Por Jow Oliveira ( servidor e Delegado Sindical)
Há dores que não aparecem nos exames médicos, mas que corroem a saúde dia após dia. São feridas que se abrem lentamente, causadas por palavras ditas com desprezo, olhares que humilham, gestos que isolam, posturas autoritárias disfarçadas de “gestão eficiente”. O nome disso é assédio moral. E ele está mais presente nos ambientes de trabalho do que muitos imaginam — inclusive e, sobretudo, no serviço público.
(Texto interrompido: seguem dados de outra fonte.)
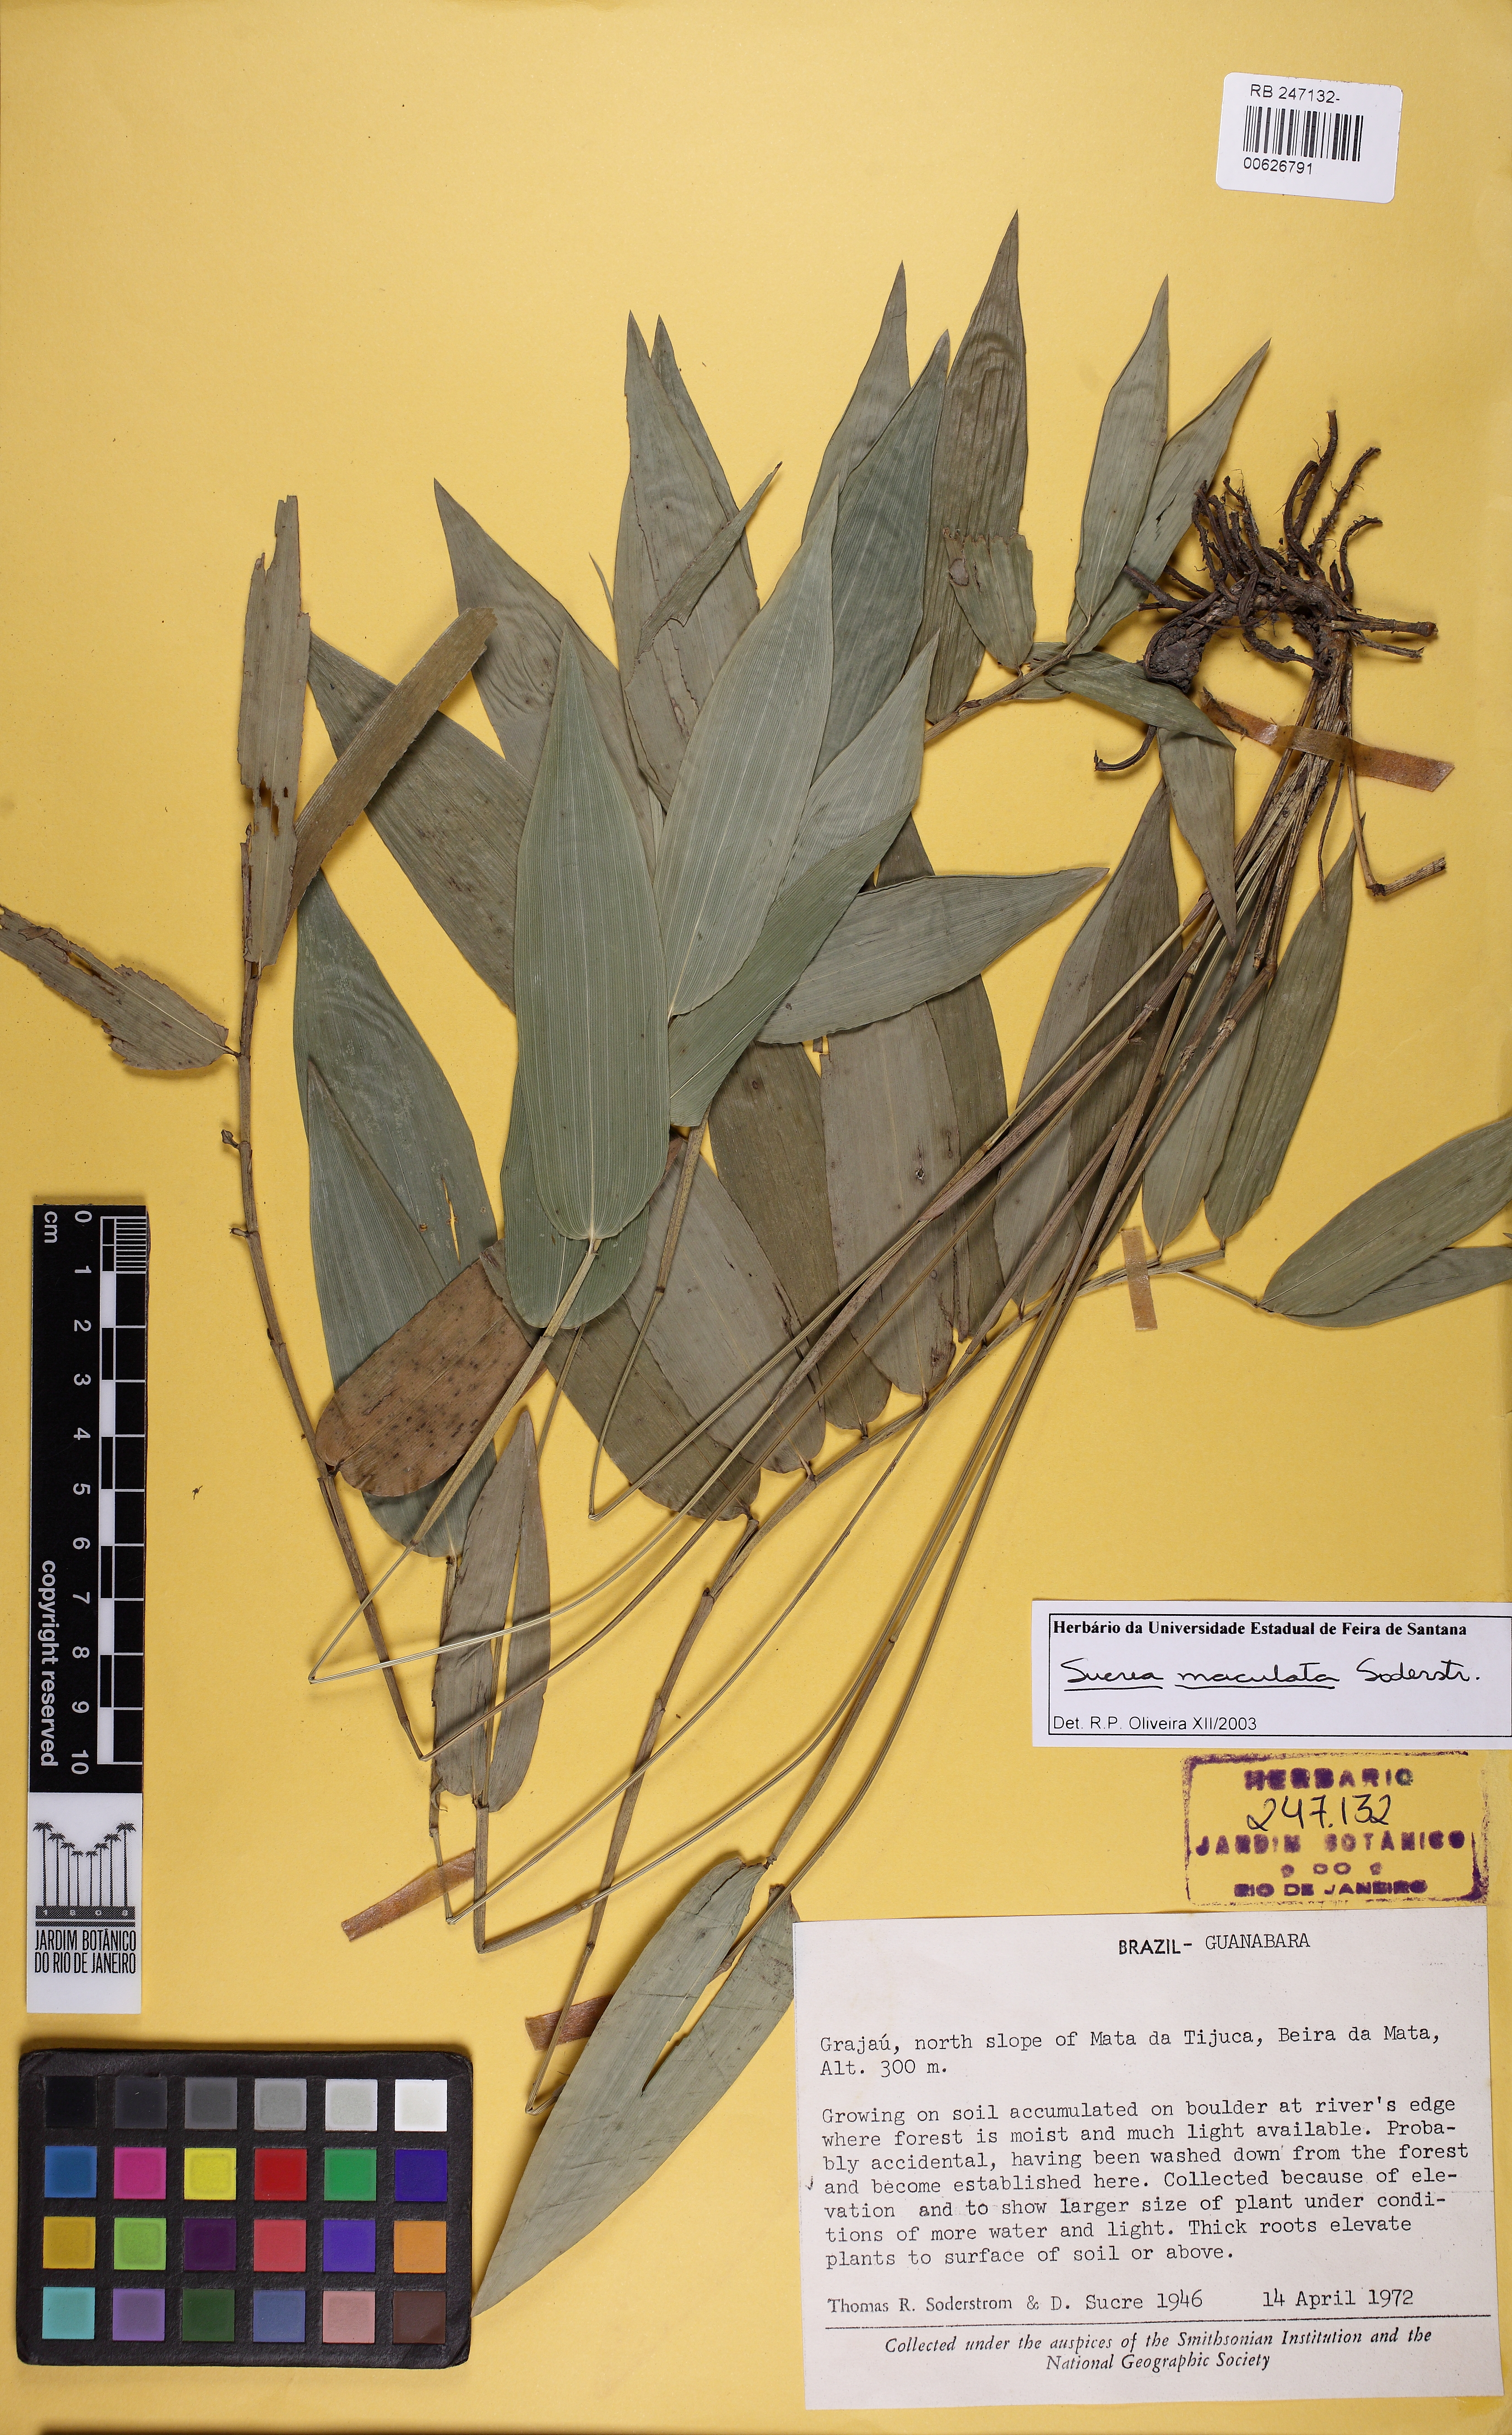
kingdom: Plantae
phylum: Tracheophyta
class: Liliopsida
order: Poales
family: Poaceae
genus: Raddia
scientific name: Raddia maculata
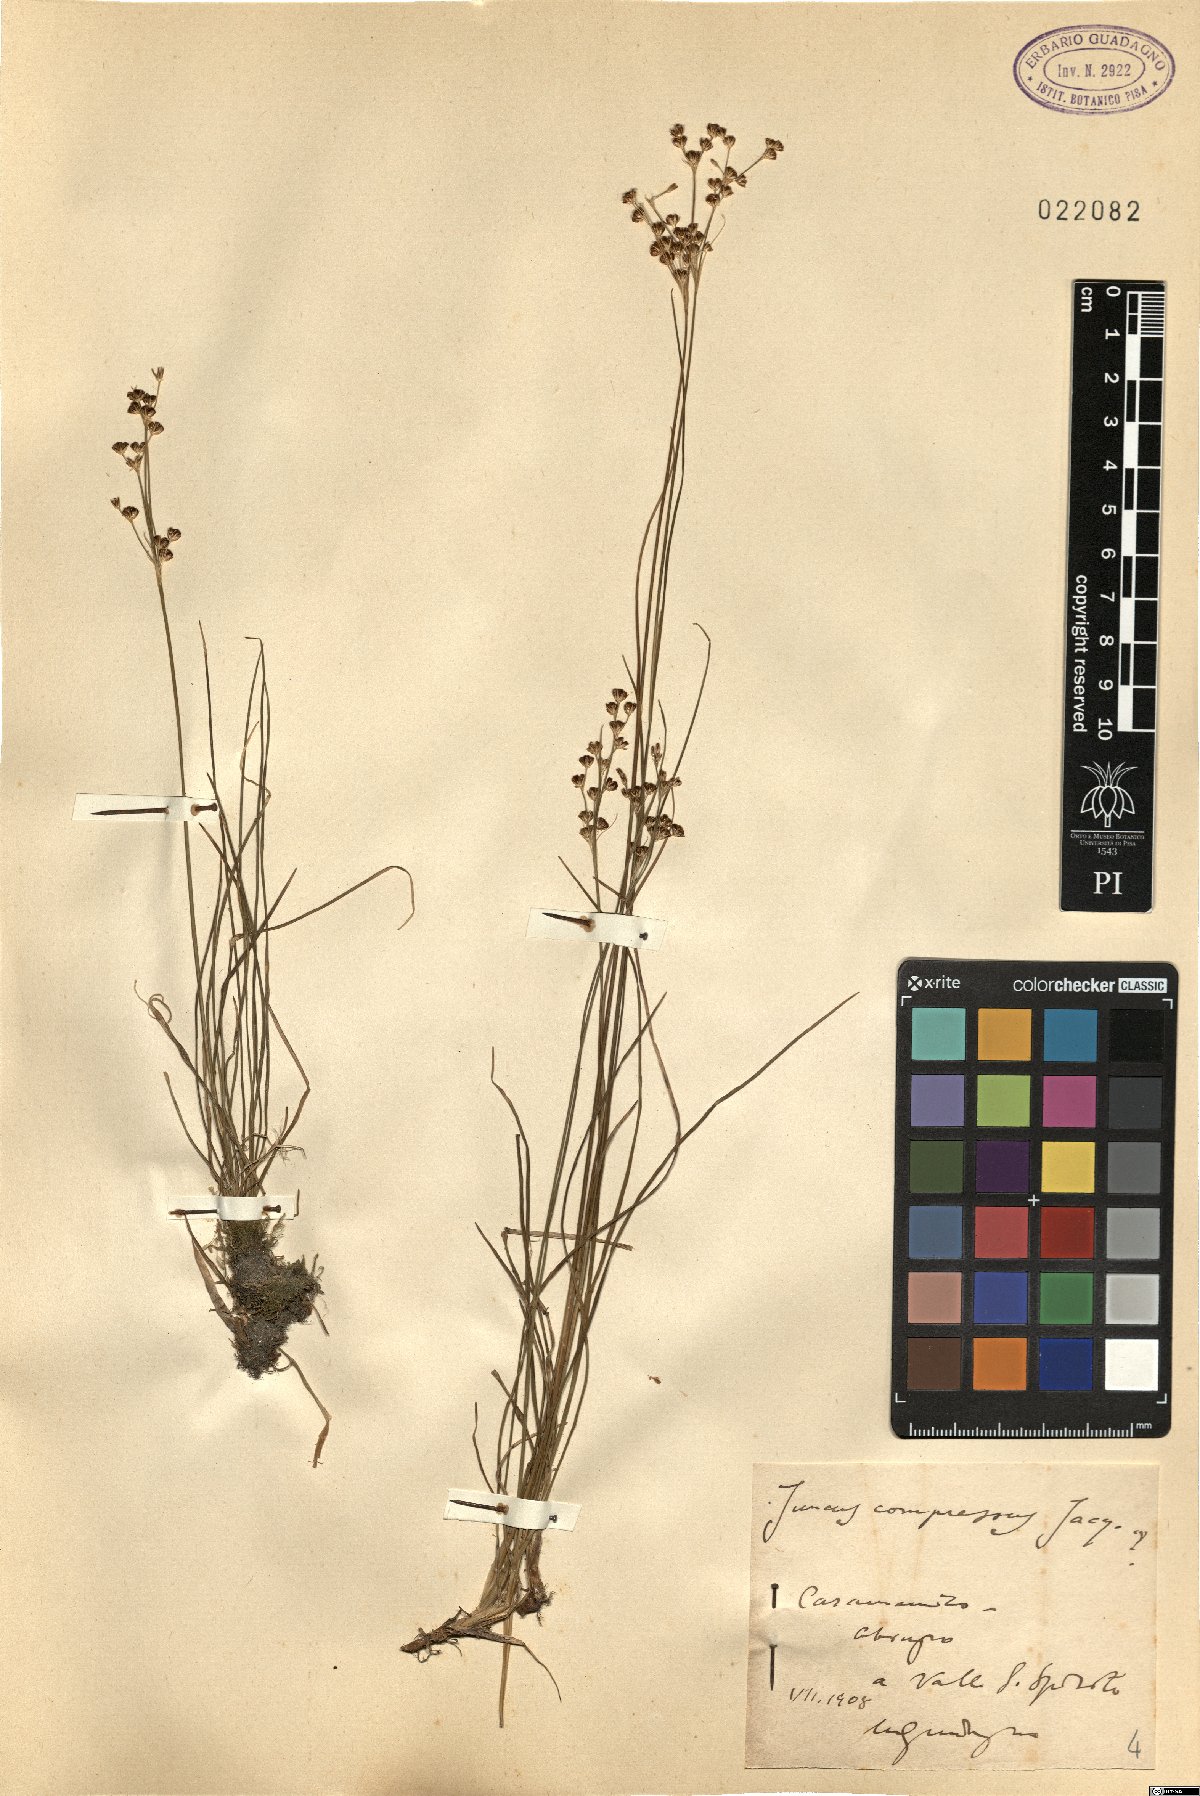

Não se trata de exagero nem de vitimismo. Estamos falando de uma realidade concreta, documentada por instituições sérias como a Organização Internacional do Trabalho, que revela que ao menos 22% dos trabalhadores em todo o mundo já sofreram assédio em seu ambiente profissional. No Brasil, a situação é ainda mais alarmante: servidores públicos, em especial das esferas municipais e estaduais, enfrentam rotineiramente práticas de coerção, humilhação e silenciamento. E isso tem nome: violência institucional.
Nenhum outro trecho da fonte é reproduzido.